* [Problem description]: Copy the passage on the macaque HHV-7 homolog verbatim, from "Virologists led by" up to and including "herpesvirus 7 (MneHV7).".

Virologists led by Serge Barcy, PhD at the Seattle Children’s Research Institute and the University of Washington have identified a homolog for HHV-7 in pigtail macaques. They were surprised to learn that it could be detected in the peripheral nerve ganglia, and hope to use their new animal model to explore how HHV-7 might play a role in demyelinating diseases.
“More and more evidence is building that herpes viruses may use the nervous system as a highway to spread and could be interfering with normal nerve function under certain circumstances” commented Barcy in an interview with Contagion Live. “Our next step in the research is to investigate this possible link.” The newly discovered virus has been named Macaca nemestrina herpesvirus 7 (MneHV7).

* [Information given]:
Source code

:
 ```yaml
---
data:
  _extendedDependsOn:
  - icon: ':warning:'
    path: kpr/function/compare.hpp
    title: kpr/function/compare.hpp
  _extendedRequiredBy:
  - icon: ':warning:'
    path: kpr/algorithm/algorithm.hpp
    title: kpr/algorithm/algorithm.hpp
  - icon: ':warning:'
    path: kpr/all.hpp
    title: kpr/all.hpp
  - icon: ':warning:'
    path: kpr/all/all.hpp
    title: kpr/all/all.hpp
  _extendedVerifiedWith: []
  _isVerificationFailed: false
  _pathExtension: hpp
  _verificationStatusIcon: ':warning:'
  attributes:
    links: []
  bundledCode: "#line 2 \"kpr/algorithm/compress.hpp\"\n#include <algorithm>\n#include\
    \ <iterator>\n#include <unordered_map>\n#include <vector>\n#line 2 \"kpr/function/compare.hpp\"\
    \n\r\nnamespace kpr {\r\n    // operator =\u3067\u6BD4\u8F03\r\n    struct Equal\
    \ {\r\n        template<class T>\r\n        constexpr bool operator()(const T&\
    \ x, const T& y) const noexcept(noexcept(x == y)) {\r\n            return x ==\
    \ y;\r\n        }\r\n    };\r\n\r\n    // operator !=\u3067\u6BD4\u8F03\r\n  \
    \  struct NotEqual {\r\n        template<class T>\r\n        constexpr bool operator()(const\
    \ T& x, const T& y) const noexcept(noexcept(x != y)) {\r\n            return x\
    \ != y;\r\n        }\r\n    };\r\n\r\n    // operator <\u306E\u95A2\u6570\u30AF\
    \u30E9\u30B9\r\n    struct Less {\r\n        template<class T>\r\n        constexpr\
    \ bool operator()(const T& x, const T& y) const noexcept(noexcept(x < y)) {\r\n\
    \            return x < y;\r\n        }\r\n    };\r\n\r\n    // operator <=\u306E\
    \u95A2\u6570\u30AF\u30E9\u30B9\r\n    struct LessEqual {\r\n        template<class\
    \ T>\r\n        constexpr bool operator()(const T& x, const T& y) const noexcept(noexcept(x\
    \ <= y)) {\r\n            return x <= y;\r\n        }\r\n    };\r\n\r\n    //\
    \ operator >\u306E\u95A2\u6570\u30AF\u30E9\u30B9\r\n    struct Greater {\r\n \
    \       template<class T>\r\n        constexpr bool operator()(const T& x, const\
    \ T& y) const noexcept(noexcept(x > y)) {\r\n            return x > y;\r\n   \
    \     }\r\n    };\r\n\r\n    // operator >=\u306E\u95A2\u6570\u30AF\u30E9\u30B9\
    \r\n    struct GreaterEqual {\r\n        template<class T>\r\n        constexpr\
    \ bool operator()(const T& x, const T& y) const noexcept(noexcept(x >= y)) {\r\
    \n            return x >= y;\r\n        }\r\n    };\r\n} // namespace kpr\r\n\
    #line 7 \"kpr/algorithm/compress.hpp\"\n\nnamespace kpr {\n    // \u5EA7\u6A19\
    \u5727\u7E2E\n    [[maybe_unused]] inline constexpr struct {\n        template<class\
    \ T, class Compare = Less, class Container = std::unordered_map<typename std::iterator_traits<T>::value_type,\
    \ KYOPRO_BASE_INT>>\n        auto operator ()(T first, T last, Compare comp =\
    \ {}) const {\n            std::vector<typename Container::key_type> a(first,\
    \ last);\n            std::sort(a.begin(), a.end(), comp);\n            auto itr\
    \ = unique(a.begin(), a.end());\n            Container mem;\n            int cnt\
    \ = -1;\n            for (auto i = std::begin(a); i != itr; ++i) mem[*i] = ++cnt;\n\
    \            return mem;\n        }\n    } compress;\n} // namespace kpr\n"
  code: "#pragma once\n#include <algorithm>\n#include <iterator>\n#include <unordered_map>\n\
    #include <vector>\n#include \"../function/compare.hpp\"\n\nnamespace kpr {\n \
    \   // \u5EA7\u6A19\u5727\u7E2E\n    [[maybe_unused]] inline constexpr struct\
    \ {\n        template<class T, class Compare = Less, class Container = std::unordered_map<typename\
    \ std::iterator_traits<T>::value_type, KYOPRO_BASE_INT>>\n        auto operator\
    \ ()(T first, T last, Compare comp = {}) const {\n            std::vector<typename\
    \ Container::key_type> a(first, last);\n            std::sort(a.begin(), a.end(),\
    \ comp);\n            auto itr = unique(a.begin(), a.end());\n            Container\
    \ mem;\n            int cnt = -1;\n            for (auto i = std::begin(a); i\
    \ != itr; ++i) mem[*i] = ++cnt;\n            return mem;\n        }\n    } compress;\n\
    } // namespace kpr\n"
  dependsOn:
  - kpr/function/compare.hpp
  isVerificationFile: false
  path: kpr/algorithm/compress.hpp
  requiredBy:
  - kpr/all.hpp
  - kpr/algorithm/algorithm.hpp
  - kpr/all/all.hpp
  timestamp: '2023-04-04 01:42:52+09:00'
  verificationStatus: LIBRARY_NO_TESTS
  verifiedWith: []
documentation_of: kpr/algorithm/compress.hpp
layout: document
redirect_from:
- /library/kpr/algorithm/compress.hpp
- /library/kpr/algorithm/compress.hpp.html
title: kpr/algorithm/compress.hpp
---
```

* [Completed exercise]:
Virologists led by Serge Barcy, PhD at the Seattle Children’s Research Institute and the University of Washington have identified a homolog for HHV-7 in pigtail macaques. They were surprised to learn that it could be detected in the peripheral nerve ganglia, and hope to use their new animal model to explore how HHV-7 might play a role in demyelinating diseases.
“More and more evidence is building that herpes viruses may use the nervous system as a highway to spread and could be interfering with normal nerve function under certain circumstances” commented Barcy in an interview with Contagion Live. “Our next step in the research is to investigate this possible link.” The newly discovered virus has been named Macaca nemestrina herpesvirus 7 (MneHV7).